> **TASK 1**
Repeat the part of the passage on Google Adwords Quality Score starting with "In this post" and going on through "or phrase matching)".

^^^^

Optimizing for Google Adwords Quality Score

Google Adwords Quality Score is one of the most important metrics in a paid search campaign. Improving the Quality Score for keywords across your account is one of the best ways to reach many common campaign goals such as, increasing click through rates, reducing cost per click and improving click to lead/sale conversion rates.

Google’s definition of quality score states:

“Quality Score is an estimate of how relevant your ads, keywords, and landing page are to a person seeing your ad. Having a high Quality Score means that our systems think your ad, keyword, and landing page are all relevant and useful to someone looking at your ad. Having a low Quality Score, on the other hand, means that your ads, keywords, and landing page probably aren’t as relevant and useful to someone looking at your ad.”

In this post we review the details of how Quality Score is calculated and some tactics we use to improve Quality Score in the campaigns we manage for our clients.

Quality Score Optimization:

Below is a list of the factors Google uses to determine Quality Score. As you can see, the grand majority of the factors relate to click through rate and account structure.

  • A keyword’s historical click through rate
  • The display URL’s historical click through rate
  • The historical click through rate of the overall account
  • The quality, relevance and transparency of the landing page
  • The relevance of the keyword to the ads in its ad group
  • The average relevance of the raw keywords to the ads in its ad group (when using broad, modified broad or phrase matching)
  • Click through rates for the geographical region being targeted

These key factors reveal Google’s goals for your paid search account. Google’s number one priority is making money. Since they only make money when customers click on your ads they give priority to the keyword/ad combinations that get the highest click through rates. Their secondary goal is to maintain/increase their user base. Therefore they want to ensure that when a customer submits a search they get ads that are as relevant as possible to their search and that when they click on an ad the landing page is not deceptive/malicious or overtly inconsistent with the ad itself.

Consequently, to make the most significant impact on quality score, your attention should be placed on improving click through rates and having compliant landing pages.

^^^^

> **TASK 2**
Reproduce the lines of the listing below starting with the line with "family: Sciaridae" and going on through the end of the listing, leaving out the pictures.

(Excerpt from a dataset)
^^^^

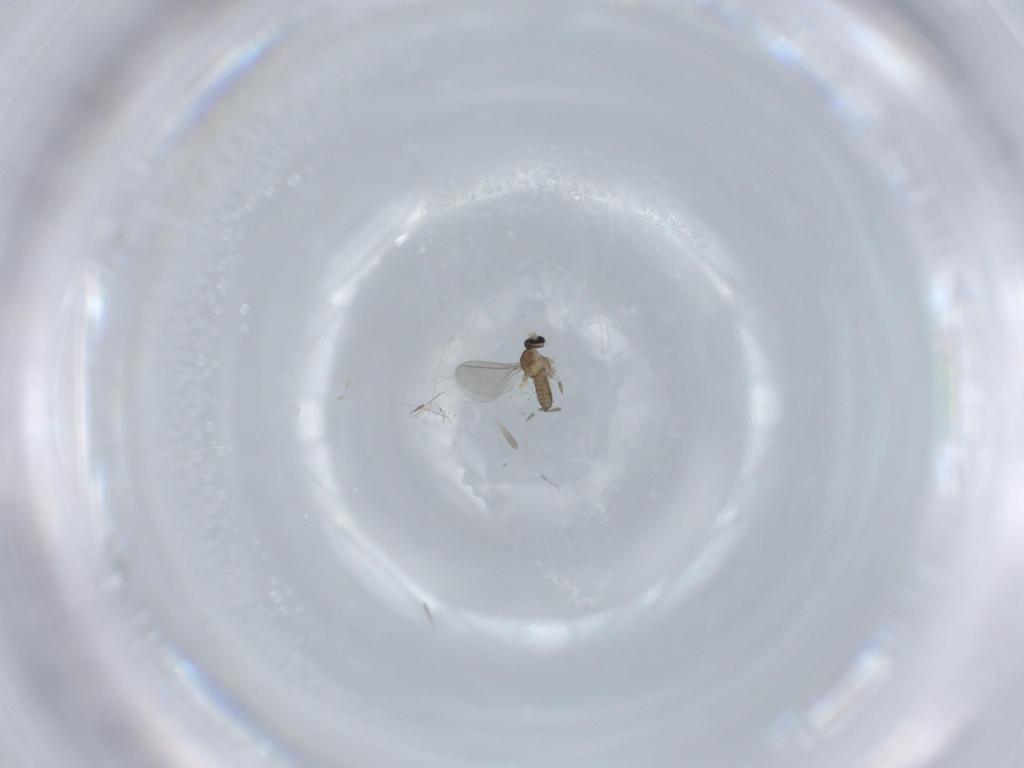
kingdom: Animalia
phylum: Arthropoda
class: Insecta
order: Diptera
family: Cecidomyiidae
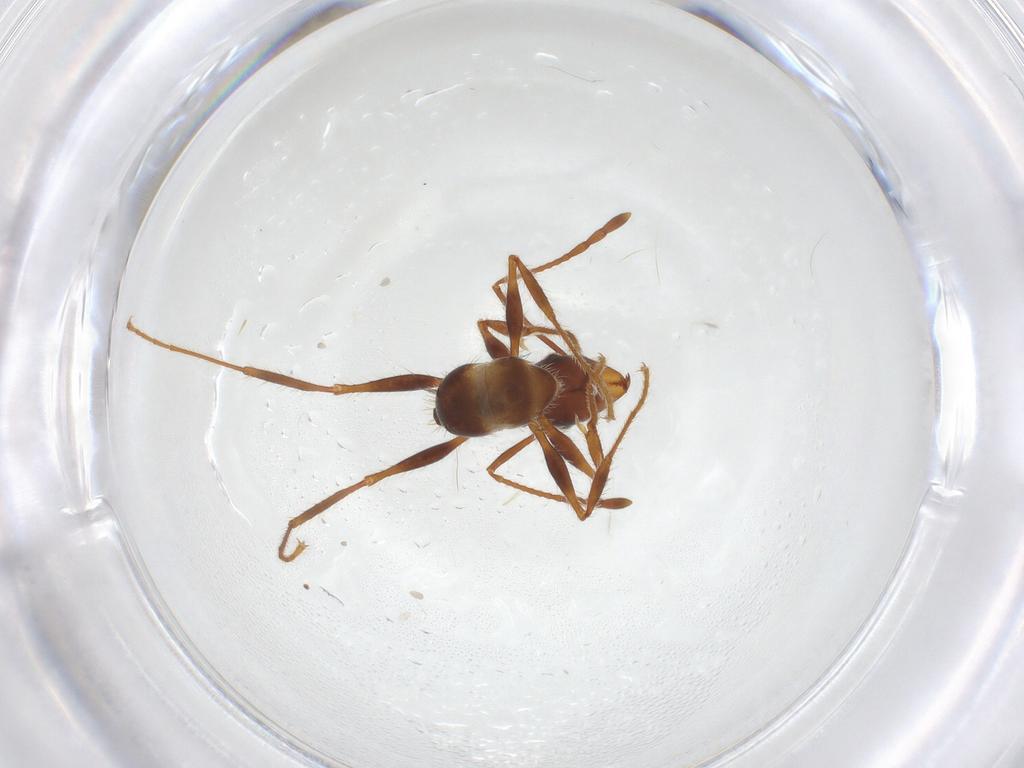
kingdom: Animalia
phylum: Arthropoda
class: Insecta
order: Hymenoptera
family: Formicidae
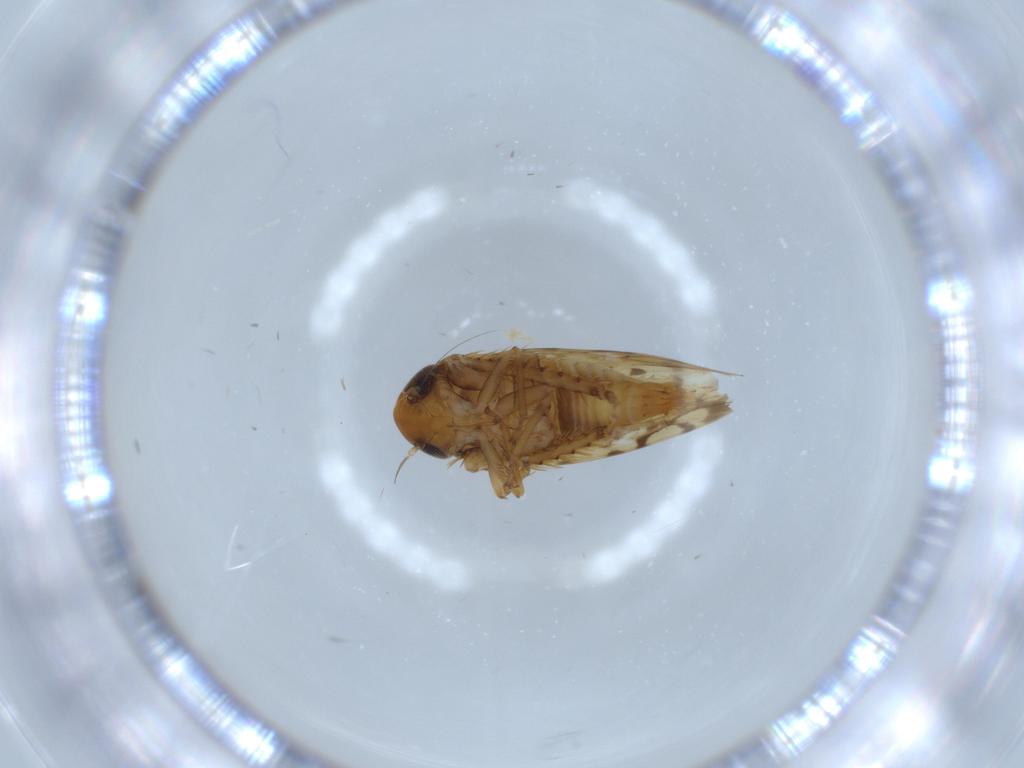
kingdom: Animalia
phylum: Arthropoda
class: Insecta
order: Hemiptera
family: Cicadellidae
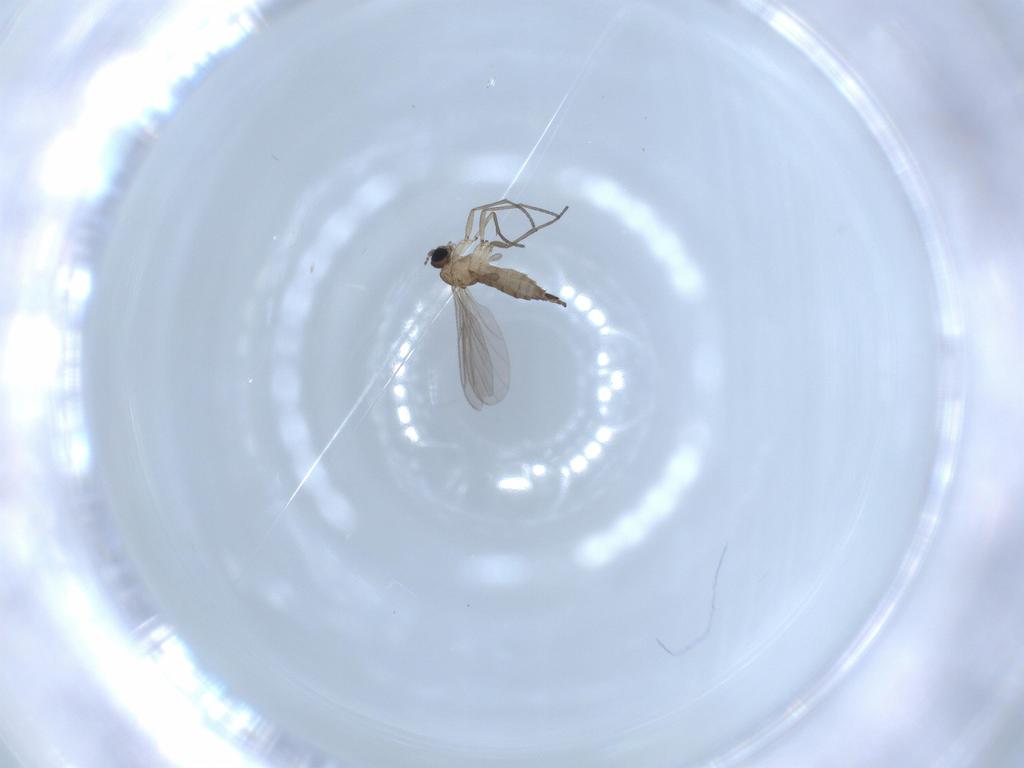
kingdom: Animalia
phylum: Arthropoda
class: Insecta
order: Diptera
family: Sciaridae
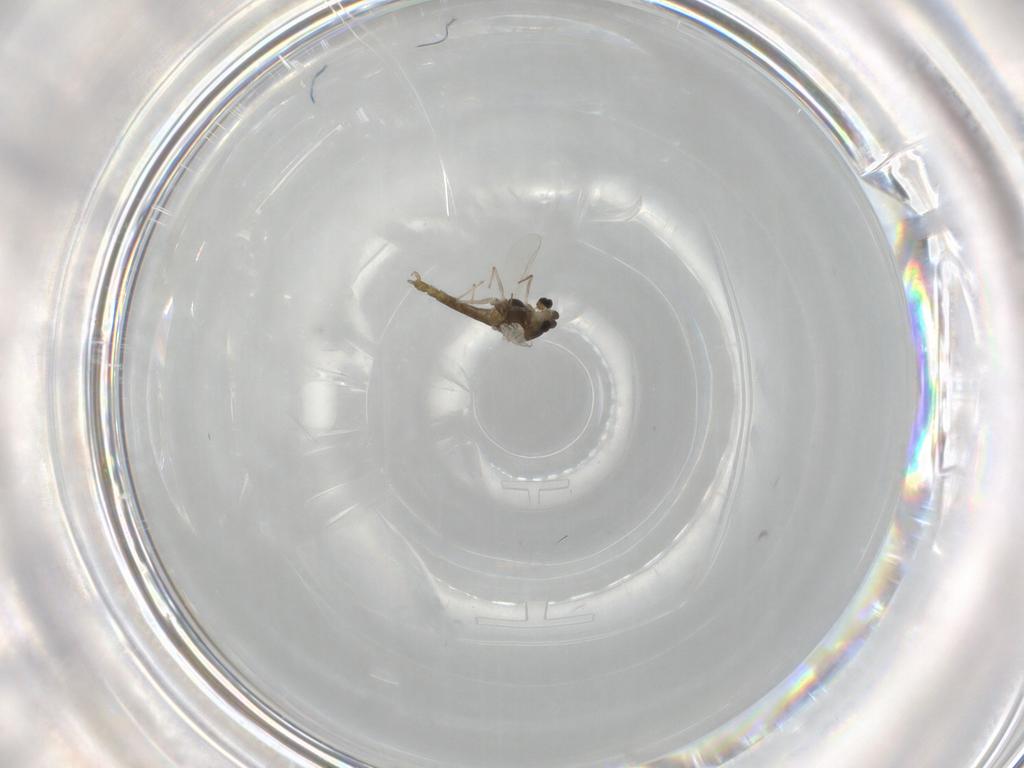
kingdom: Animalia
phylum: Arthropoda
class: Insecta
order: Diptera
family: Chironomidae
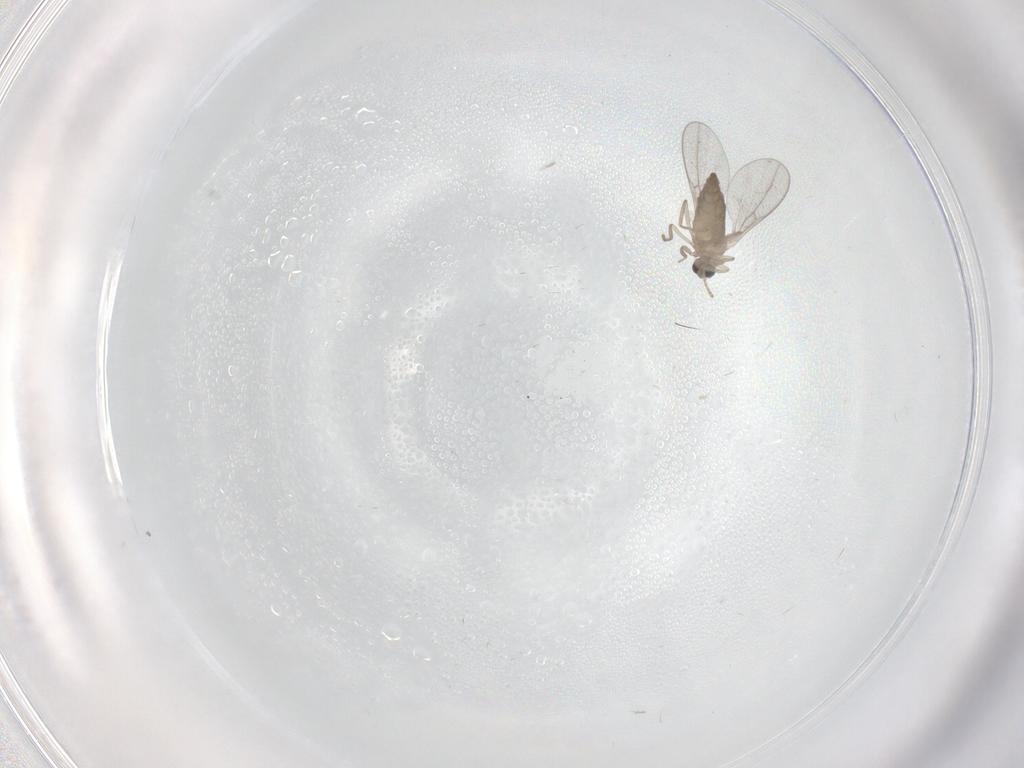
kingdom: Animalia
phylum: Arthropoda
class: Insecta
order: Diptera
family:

^^^^

> **FULL OUTPUT 1**
In this post we review the details of how Quality Score is calculated and some tactics we use to improve Quality Score in the campaigns we manage for our clients.

Quality Score Optimization:

Below is a list of the factors Google uses to determine Quality Score. As you can see, the grand majority of the factors relate to click through rate and account structure.

  • A keyword’s historical click through rate
  • The display URL’s historical click through rate
  • The historical click through rate of the overall account
  • The quality, relevance and transparency of the landing page
  • The relevance of the keyword to the ads in its ad group
  • The average relevance of the raw keywords to the ads in its ad group (when using broad, modified broad or phrase matching)

> **FULL OUTPUT 2**
family: Sciaridae
kingdom: Animalia
phylum: Arthropoda
class: Insecta
order: Diptera
family: Chironomidae
kingdom: Animalia
phylum: Arthropoda
class: Insecta
order: Diptera
family:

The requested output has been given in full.